The Pettyjons believe they have a mission to reignite the passion for pottery making among contemporary Filipino potters, to make them real craftsmen if not full time potters.

What fired them with this enthusiasm for stoneware pottery was their plan to build the so-called anagama wood-fired kiln in the tradition of the ancient practice in China and Japan 2,000 years ago.

They said it was a challenge to work on something as "mysterious and unpredictable such as a wood-fired kiln" after working on gas and electric fired-kilns for 25 years.

"There's a worldwide craze for wood firing among potters now," said Jon, adding that the building of his two by three metre wide kiln in suburban Laguna was fired by the enthusiasm to adopt something from past traditions of pottery-making.

The wood-fired kiln developed from the common open-fired pottery making of the past. In the country, open-fired pottery was carried out more than 2,000 years ago.

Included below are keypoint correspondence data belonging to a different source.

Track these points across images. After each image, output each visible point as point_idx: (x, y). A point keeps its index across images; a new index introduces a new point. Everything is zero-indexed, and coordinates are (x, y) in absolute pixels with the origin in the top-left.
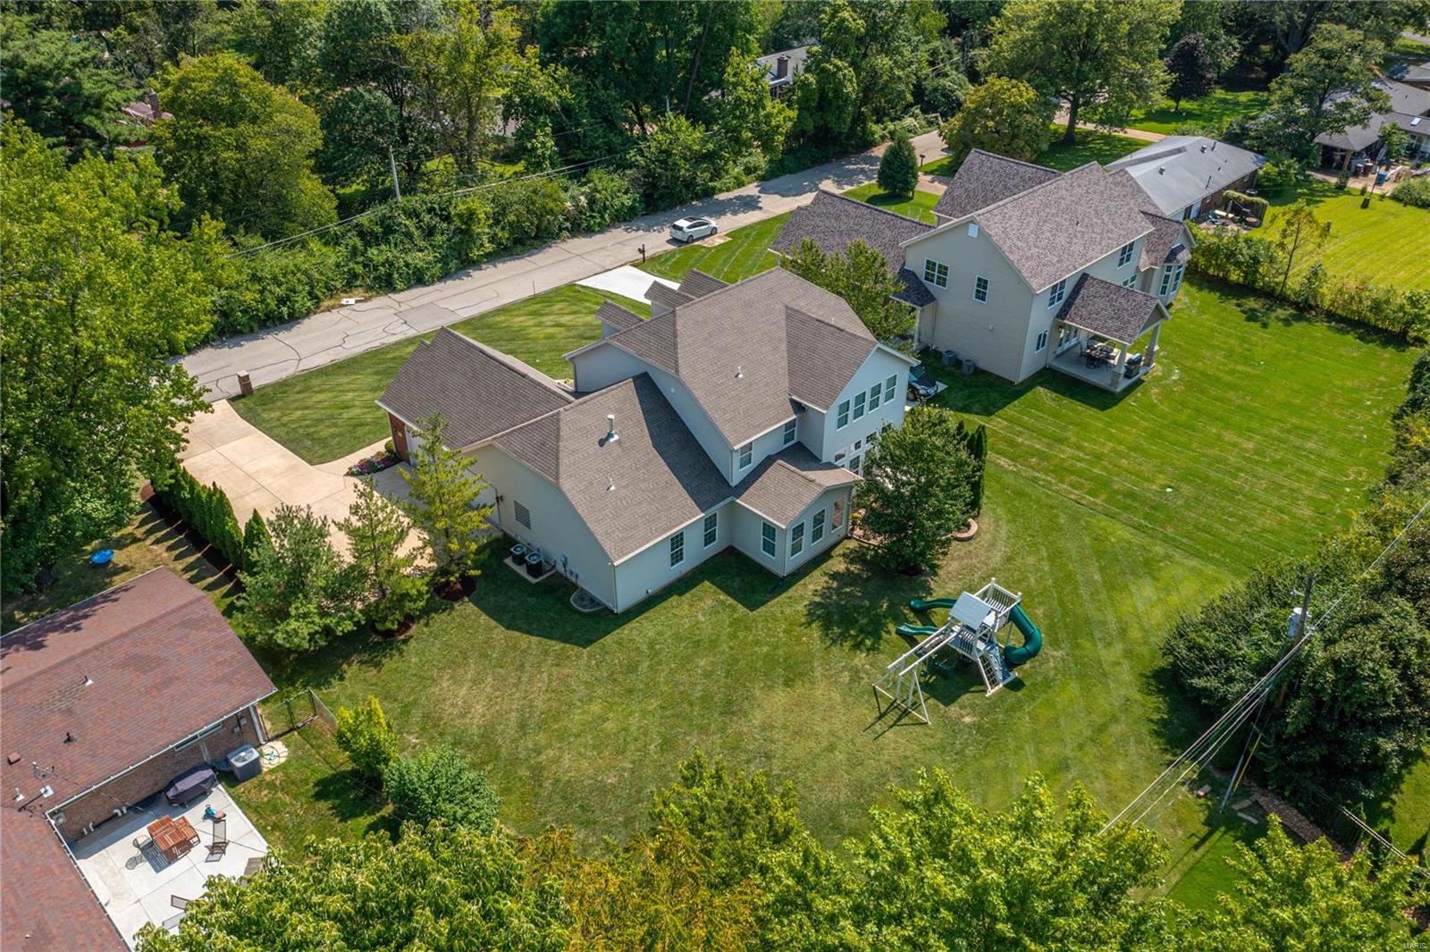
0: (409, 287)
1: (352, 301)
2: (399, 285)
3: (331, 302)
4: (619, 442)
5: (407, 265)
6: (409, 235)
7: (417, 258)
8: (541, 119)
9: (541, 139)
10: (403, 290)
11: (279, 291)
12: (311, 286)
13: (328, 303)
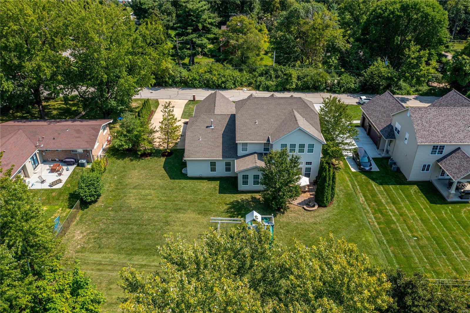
0: (264, 91)
1: (246, 89)
2: (261, 89)
3: (240, 88)
4: (212, 129)
5: (265, 84)
6: (271, 76)
7: (270, 83)
8: (336, 53)
9: (333, 59)
10: (261, 91)
11: (224, 79)
12: (235, 81)
13: (239, 88)
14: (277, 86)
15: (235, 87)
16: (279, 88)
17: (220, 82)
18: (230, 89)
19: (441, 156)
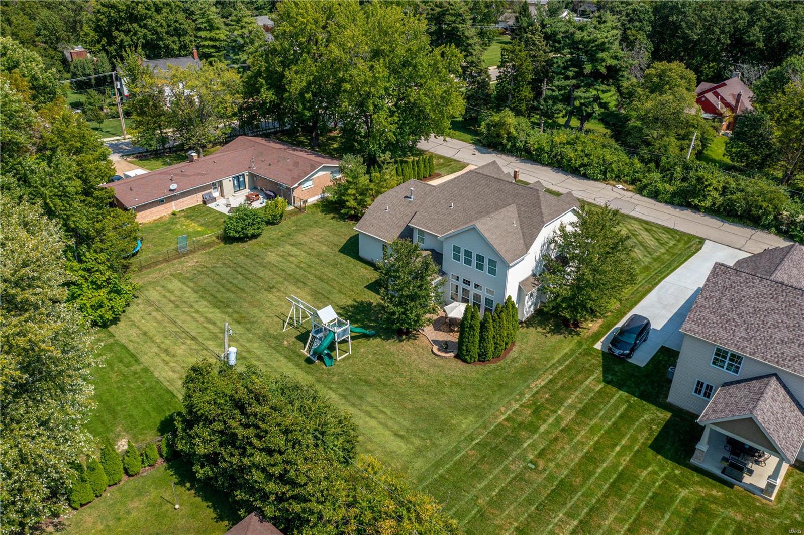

Surprisingly, Jon says, this kind of kiln is very popular today among new stoneware potters in the country.

Famous Japanese potter, Syozu Michikawa, played a key role in the building of the new kiln. At that time the Toyota Foundation, which was tapped to fund the project, disapproved of the plan due to Japan's recession.

Unfazed, Michikawa and his friends, with the help of the potters' organisation in Seto, northern Japan, went on TV to raise funds. They succeeded in raising 75 per cent of the P 1 million ($18,867) needed for the new kiln.

Several Filipino students who paid P 5,000 ($ 94.33), for a lifetime of free firing in the kiln, raised 25 per cent of the project cost.